**Your tasks:**
1) From the deer cull thread, list the usernames of every member who posts a reply.
2) Using the deer cull thread, decide whether each statement agrees with it, and answer yes or no, quoting the words that decide it: (a) bogtrotter says a third of the deer must be culled to keep the population stable; (b) countrryboy says most commercial forestry aims for about 10 deer per square kilometer; (c) Mungo says dung counts most often overestimate because people overestimate how long dung takes to degrade.

──────── Given text

To maintain population, are people still looking to cull about 20%, with a weighting to does over bucks?

I was just looking over the South Wark FC cull contract and noticed that the cull target seemed higher than I would have expected for the acreage; are my figures way out? What population densities and cull targets per ha are you people working with?

Thanks.
 

countrryboy

Well-Known Member
Most commercial forestry look for about 5 deer per kmsq. And i think 5% damage over the 1st 5 years to get the grant money paid

We had a reputable company come in and do a deer dung count there estimate/guestimate was +/- 30%, and that was not back of fag packet study, in fact about 30 odd pages of bumf.
 

Mungo

Well-Known Member
I think something has gone wrong with the estimation.

Did you factor in local degradation rate? The most commom cause of over estimates in dung counts is to under estimate how long it takes for dung to degrade.
 

bogtrotter

Well-Known Member
Figure seems very high for the type of ground you mention and you need to cull a third to keep population stable , slightly more does than bucks to keep stable, if you need to decrease the number of resident deer increase the doe cull, the female population is the key to deer numbers.
 

Lupus

Well-Known Member
I've often heard mention of a cull target of 4 per 100Ha for upland forests.

────────────────
──────── Given records

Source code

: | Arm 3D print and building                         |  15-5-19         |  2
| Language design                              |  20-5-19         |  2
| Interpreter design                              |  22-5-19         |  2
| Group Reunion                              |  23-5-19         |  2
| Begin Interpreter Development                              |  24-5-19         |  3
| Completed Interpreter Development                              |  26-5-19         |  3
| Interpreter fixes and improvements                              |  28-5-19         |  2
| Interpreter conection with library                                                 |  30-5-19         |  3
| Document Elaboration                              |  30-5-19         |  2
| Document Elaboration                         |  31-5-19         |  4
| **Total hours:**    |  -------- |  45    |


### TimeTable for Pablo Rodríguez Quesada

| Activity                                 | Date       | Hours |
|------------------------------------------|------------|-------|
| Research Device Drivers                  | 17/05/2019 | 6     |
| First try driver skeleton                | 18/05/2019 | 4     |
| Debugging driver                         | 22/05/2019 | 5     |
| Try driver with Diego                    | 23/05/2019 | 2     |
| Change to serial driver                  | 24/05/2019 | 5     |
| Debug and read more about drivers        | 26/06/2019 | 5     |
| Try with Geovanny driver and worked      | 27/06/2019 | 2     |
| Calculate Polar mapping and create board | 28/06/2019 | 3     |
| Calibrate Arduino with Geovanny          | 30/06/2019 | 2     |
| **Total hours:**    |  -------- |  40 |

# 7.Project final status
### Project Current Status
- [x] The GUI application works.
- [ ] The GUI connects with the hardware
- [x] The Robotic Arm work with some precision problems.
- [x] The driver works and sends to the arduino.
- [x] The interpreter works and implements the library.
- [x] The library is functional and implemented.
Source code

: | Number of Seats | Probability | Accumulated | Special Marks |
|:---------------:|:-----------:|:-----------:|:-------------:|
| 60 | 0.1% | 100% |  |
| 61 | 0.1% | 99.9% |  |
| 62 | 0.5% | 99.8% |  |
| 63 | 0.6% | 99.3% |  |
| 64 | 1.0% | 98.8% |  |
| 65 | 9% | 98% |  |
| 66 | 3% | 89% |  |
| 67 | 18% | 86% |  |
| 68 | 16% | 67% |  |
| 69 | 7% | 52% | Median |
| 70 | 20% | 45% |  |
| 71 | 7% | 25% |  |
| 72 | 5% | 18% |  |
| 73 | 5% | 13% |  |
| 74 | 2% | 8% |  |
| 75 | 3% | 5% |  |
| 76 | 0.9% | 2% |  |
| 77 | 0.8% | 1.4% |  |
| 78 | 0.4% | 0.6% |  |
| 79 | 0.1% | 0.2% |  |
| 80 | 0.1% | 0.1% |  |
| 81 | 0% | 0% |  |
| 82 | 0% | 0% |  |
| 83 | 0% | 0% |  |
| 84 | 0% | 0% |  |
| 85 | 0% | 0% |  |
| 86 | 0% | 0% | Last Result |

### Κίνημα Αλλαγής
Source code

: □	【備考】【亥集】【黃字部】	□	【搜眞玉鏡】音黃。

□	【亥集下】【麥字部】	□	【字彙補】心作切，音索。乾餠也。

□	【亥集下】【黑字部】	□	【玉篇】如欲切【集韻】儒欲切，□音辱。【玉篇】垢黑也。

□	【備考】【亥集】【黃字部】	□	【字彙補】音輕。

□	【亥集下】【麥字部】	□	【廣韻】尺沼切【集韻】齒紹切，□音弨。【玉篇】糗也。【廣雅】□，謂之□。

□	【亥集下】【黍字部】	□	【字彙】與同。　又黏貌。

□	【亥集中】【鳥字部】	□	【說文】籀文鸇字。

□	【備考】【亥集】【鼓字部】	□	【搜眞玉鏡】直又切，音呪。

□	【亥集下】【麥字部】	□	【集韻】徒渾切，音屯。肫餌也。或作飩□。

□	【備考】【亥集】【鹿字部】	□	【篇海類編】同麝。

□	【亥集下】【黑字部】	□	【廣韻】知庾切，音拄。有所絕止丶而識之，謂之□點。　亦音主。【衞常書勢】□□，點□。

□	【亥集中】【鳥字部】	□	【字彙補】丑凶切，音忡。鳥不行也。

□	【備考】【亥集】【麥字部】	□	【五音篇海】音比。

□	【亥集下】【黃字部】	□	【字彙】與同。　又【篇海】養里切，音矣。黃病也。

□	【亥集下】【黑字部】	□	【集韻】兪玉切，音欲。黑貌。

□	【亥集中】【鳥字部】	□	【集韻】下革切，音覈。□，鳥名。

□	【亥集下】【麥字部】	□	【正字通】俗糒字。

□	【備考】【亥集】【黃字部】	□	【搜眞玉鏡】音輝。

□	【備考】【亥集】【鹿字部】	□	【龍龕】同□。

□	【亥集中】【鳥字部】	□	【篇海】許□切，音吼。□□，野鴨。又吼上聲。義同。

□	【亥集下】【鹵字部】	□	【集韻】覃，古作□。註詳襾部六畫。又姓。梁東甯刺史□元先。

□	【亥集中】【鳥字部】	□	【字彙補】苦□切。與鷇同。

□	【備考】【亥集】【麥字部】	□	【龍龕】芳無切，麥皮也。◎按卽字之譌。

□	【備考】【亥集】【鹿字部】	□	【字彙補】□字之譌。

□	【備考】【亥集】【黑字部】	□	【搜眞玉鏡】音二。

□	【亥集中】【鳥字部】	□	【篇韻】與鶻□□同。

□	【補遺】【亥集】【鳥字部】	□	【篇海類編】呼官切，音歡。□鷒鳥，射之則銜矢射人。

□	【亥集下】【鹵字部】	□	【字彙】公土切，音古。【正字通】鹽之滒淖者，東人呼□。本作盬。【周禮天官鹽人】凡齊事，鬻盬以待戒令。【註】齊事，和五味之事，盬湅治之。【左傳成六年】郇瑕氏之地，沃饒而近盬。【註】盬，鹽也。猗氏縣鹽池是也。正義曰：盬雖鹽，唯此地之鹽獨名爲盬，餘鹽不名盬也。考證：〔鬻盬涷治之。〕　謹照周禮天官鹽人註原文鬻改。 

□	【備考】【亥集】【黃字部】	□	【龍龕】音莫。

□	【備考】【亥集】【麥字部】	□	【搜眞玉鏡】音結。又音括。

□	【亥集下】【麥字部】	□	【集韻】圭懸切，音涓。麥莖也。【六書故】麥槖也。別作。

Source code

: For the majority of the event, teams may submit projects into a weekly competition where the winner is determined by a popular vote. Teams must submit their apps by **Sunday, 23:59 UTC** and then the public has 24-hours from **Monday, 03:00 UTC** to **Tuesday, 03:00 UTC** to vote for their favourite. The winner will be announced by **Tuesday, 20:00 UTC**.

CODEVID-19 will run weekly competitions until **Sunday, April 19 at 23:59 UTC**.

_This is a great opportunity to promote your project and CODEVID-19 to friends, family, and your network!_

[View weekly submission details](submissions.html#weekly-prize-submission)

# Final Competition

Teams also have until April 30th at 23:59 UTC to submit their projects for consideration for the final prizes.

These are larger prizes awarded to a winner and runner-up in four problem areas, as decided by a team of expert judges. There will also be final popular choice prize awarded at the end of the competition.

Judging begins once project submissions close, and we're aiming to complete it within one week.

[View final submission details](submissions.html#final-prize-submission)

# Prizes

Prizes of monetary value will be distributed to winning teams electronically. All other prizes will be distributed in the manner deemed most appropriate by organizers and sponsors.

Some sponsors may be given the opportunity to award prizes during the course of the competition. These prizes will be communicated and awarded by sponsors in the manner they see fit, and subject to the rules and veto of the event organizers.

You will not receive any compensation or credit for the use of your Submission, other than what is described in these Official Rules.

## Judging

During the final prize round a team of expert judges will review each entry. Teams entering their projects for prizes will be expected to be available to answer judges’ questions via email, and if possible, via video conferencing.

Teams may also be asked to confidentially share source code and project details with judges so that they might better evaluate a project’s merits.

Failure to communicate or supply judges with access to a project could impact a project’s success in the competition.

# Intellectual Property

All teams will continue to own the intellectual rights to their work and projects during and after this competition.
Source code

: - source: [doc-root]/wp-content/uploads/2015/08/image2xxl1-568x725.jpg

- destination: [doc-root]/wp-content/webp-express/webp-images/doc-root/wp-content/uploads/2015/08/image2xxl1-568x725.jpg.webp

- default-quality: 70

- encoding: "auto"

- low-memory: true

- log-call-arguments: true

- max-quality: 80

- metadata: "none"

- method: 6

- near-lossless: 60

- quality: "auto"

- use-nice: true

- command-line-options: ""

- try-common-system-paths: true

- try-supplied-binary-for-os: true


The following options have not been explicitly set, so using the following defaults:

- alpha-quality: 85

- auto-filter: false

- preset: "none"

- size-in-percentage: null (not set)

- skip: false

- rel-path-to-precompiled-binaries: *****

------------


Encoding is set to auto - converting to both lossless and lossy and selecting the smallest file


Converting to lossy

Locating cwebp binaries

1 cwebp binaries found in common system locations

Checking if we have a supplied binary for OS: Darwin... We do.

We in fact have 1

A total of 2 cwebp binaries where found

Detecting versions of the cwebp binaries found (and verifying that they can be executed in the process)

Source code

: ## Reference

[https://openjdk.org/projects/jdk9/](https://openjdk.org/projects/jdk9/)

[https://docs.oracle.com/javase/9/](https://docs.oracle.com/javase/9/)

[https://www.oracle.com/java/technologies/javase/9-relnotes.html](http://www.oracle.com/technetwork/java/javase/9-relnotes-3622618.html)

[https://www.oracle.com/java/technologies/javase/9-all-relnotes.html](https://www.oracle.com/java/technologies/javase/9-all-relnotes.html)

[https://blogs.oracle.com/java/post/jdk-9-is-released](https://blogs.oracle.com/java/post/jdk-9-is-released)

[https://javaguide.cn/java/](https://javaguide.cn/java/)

────────────────

**List of answers:**
1) countrryboy, Mungo, bogtrotter, Lupus

2)
(a) Yes: "you need to cull a third to keep population stable"
(b) No: "Most commercial forestry look for about 5 deer per kmsq."
(c) No: "The most commom cause of over estimates in dung counts is to under estimate how long it takes for dung to degrade."